24.06.10

Klinik für Psychiatrie widmet sich dem Thema Suizid

 

Veranstaltung stieß auf großes Interesse bei Helfenden, Behandelnden und Betreuenden von suizidalen Menschen

Chefarzt Prof. Dr. Jörg Degenhardt (von links) und Albrecht Selugga, psychologischer Psychotherapeut (dritter von links) aus der Klinik für Psychiatrie, Psychotherapie und Psychosomatik im Marienhaus Klinikum St. Antonius Waldbreitbach diskutierten als Experten aus der stationär-klinischen Praxis gemeinsam mit Prof. Pater Dr. Heribert Niederschlag SAC, Direktor des Ethik-Instituts der Philosophisch-Theologischen Hochschule Vallendar sowie Dr. Stefan Hiebl, Rechtsanwaltssozietät

Neuwied/Waldbreitbach. „Fast täglich kommen Menschen mit akuten oder latenten Selbstmordabsichten in unsere Klinik“, sagte Prof. Dr. Jörg Degenhardt, Chefarzt der Klinik für Psychiatrie, Psychotherapie und Psychosomatik im Marienhaus Klinikum St. Antonius Waldbreitbach, anlässlich der Veranstaltung Suizid - Recht, Selbstbestimmung und Hilfe, zu der Mitte Juni Ärzte, Psychologen, Juristen und Sozialarbeiter in das Marienhaus Klinikum St. Elisabeth Neuwied eingeladen waren. Für die rund 70 Teilnehmer ist das Thema hoch aktuell: In Deutschland nimmt sich alle 47 Minuten ein Mensch das Leben. Hinzu kommen etwa 100.000 Selbstmordversuche pro Jahr. „Alle Helfenden, Behandelnden oder Betreuenden die mit suizidalen Menschen zu tun haben, sind verpflichtet Schutz und Sicherheit zu gewährleisten. Gleichzeitig müssen sie aber auch die Würde, Freiheit und Selbstbestimmung der Person – auch und gerade wenn sich die Betroffenen in einer Extremsituation befinden – beachten“, erläuterte Degenhardt weiter.
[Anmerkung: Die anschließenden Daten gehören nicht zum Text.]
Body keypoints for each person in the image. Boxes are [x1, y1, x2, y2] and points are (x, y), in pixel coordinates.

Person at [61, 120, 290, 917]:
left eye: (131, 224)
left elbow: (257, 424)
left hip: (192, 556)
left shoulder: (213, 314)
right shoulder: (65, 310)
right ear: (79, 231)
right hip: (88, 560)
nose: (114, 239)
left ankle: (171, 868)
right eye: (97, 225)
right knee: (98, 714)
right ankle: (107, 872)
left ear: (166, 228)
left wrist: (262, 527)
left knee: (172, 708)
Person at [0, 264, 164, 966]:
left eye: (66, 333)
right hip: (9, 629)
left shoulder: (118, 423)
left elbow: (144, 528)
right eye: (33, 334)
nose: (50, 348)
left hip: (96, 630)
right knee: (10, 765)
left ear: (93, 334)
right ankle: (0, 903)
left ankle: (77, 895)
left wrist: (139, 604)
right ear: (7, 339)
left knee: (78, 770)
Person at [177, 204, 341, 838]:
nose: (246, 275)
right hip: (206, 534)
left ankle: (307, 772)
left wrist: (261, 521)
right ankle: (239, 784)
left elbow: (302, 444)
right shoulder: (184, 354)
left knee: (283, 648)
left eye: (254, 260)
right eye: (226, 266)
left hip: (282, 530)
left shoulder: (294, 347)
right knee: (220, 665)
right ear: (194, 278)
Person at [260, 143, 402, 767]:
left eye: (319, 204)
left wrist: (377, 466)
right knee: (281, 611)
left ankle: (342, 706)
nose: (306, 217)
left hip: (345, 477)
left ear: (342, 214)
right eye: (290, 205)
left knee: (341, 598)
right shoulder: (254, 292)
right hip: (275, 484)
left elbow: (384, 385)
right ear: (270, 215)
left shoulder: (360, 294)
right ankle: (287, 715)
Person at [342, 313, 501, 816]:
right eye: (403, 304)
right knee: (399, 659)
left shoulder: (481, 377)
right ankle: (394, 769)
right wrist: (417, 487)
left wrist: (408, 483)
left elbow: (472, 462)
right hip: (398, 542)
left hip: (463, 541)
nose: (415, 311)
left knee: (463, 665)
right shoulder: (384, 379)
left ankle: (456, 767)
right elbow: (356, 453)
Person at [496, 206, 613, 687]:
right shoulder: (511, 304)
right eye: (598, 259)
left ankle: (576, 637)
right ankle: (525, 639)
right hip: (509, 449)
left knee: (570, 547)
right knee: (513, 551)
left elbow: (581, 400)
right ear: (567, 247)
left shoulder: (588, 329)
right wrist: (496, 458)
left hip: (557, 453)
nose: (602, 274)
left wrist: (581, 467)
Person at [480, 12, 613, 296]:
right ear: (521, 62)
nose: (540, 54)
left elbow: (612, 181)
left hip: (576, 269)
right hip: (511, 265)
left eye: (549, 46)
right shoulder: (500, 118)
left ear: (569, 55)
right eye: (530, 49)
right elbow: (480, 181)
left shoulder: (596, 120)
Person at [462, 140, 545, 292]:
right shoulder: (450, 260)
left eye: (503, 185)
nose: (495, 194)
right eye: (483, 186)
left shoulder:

Prof. Pater Dr. Heribert Niederschlag SAC, Direktor des Ethik-Instituts der Philosophisch-Theologischen Hochschule Vallendar betrachtete in seinem Vortrag die moraltheologischen Aspekten und verwies auf die Autonomie von urteilsfähigen informierten Menschen: „Sie haben ein Recht auf Leben und gleichzeitig auch ein Recht auf Respekt gegenüber der von ihnen getroffenen Entscheidung“. Er betonte aber auch: „Bestehen geringste Zweifel an dieser Autonomie des Lebensmüden, muss ein Selbstmord immer verhindert werden“.

Dr. Stefan Hiebl aus der Rechtsanwaltssozietät Eimer - Heuschmid - Mehle in Bonn, verdeutlichte die rechtliche Perspektive zum Thema Selbstmord, in deren (straf)- rechtlicher Behandlung noch einige offene Fragen beste-hen. Er zeigte jedoch auch, dass auch die deutsche Rechtssprechung auf die Freiverantwortlichkeit des Einzelnen verweist, die es aber im konkreten Fall nachzuweisen gilt. „Mit anderen Worten - nichts tun bedeutet in den meisten Fällen unterlassenen Hilfeleistung“, so Hiebl.